Instruction: Pull out every line in the material below that contains the word "Chúa".

━━━━━━━━

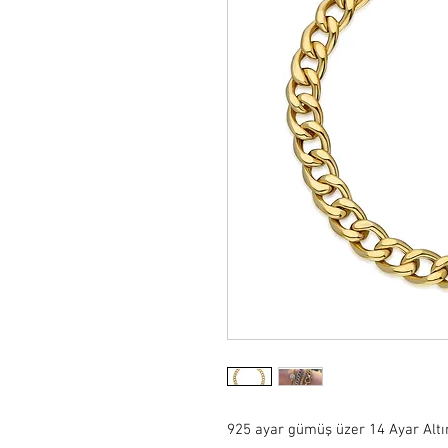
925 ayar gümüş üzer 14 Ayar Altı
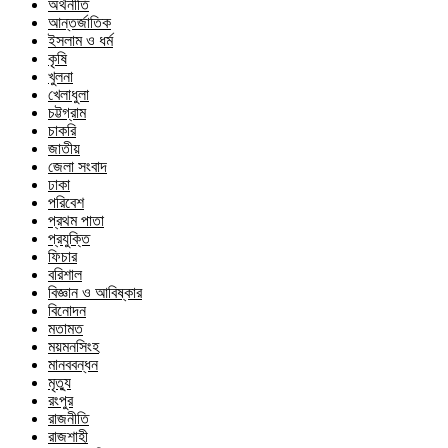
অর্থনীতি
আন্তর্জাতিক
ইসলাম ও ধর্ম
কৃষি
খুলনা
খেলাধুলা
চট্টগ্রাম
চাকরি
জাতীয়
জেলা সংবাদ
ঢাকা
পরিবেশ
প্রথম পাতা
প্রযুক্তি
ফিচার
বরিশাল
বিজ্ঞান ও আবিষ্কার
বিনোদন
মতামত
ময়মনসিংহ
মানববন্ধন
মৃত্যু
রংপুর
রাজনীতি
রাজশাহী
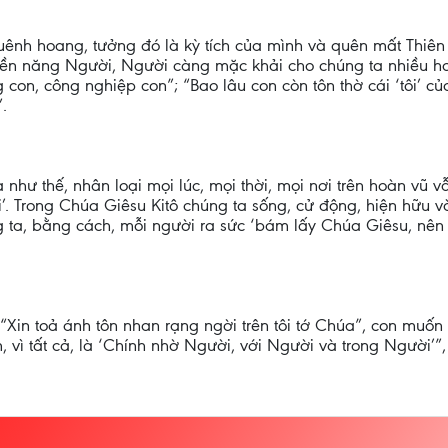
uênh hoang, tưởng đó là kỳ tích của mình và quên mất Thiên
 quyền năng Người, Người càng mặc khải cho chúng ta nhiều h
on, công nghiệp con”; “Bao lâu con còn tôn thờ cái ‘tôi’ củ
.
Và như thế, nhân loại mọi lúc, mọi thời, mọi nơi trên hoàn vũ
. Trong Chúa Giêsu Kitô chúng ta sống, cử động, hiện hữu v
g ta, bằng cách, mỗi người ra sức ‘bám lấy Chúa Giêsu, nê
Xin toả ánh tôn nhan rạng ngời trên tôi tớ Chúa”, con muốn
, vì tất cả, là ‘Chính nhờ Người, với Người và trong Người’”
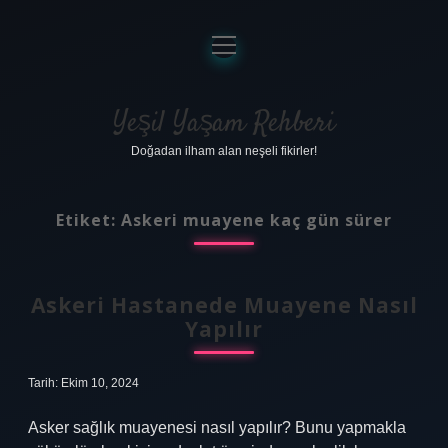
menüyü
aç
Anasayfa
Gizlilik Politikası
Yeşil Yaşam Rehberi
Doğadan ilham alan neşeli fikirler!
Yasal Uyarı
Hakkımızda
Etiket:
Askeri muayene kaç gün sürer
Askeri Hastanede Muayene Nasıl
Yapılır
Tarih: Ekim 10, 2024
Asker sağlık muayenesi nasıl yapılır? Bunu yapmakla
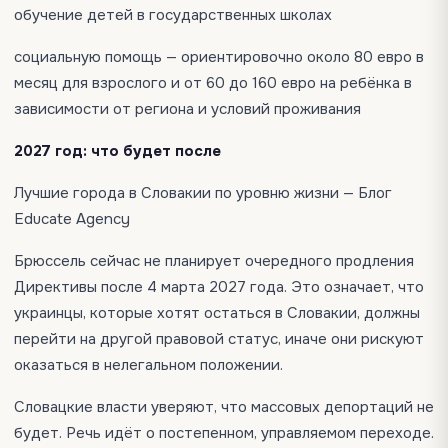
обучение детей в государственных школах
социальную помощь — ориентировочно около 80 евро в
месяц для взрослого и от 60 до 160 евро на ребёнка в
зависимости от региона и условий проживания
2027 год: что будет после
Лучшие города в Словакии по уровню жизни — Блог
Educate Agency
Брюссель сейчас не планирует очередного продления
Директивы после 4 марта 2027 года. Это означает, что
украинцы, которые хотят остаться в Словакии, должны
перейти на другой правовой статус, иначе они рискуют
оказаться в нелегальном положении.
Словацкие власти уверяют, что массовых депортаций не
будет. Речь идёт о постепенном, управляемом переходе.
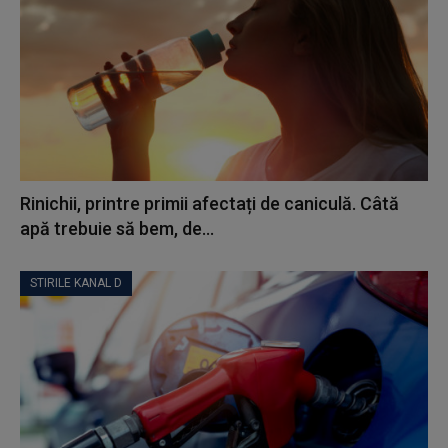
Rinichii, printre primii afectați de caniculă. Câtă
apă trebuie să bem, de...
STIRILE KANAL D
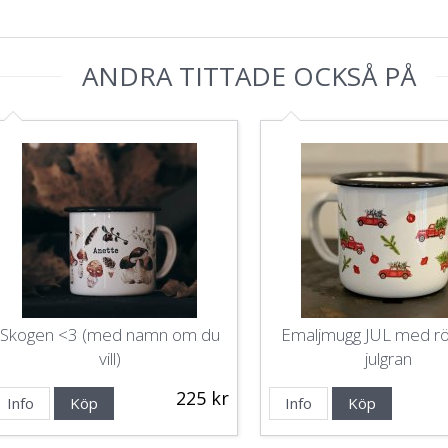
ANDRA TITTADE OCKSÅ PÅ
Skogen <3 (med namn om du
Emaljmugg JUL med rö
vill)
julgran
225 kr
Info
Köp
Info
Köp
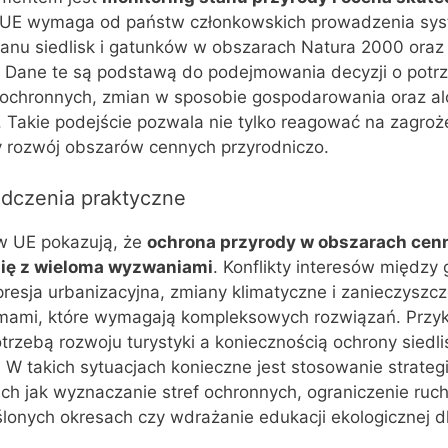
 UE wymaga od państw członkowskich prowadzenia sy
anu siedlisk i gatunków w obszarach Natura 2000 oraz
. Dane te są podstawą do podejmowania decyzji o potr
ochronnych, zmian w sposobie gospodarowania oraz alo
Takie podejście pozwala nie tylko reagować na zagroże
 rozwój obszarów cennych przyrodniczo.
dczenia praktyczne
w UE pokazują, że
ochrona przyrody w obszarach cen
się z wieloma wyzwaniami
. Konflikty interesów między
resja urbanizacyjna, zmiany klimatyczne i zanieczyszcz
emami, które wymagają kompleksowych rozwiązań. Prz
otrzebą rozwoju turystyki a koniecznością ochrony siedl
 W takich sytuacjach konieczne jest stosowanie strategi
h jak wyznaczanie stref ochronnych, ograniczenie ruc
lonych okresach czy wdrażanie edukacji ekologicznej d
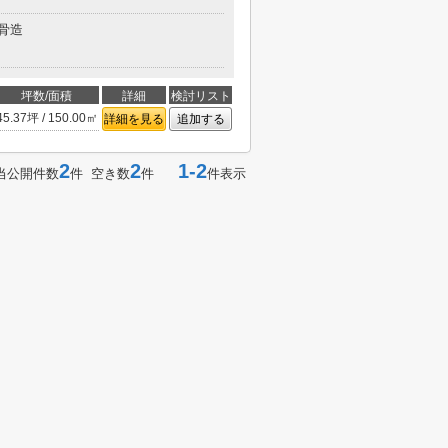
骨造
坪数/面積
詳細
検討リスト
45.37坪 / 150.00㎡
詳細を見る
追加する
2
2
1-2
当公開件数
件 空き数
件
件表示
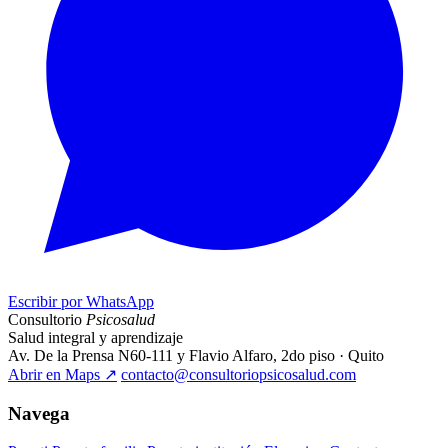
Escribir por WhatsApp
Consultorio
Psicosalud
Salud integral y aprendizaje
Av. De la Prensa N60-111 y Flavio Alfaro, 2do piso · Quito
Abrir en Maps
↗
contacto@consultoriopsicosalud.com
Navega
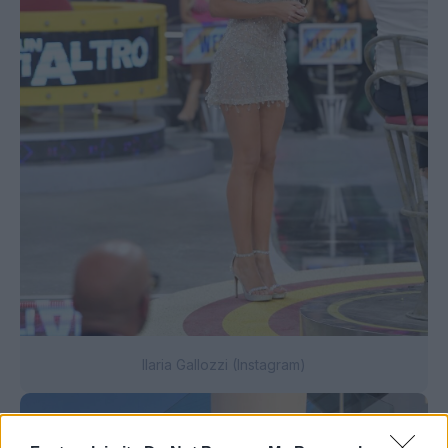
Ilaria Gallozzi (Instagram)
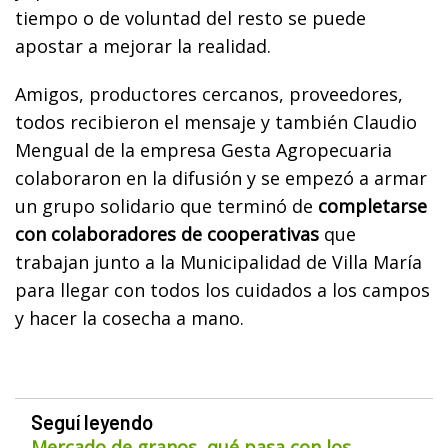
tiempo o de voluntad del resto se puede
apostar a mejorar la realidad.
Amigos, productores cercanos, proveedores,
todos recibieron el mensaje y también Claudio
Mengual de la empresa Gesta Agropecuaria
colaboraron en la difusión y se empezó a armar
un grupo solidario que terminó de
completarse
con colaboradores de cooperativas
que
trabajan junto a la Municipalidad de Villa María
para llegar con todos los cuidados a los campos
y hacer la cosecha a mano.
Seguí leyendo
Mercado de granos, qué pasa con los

━━━━━━━━

Reply:
. Trong Chúa Giêsu Kitô chúng ta sống, cử động, hiện hữu v
g ta, bằng cách, mỗi người ra sức ‘bám lấy Chúa Giêsu, nê
Xin toả ánh tôn nhan rạng ngời trên tôi tớ Chúa”, con muốn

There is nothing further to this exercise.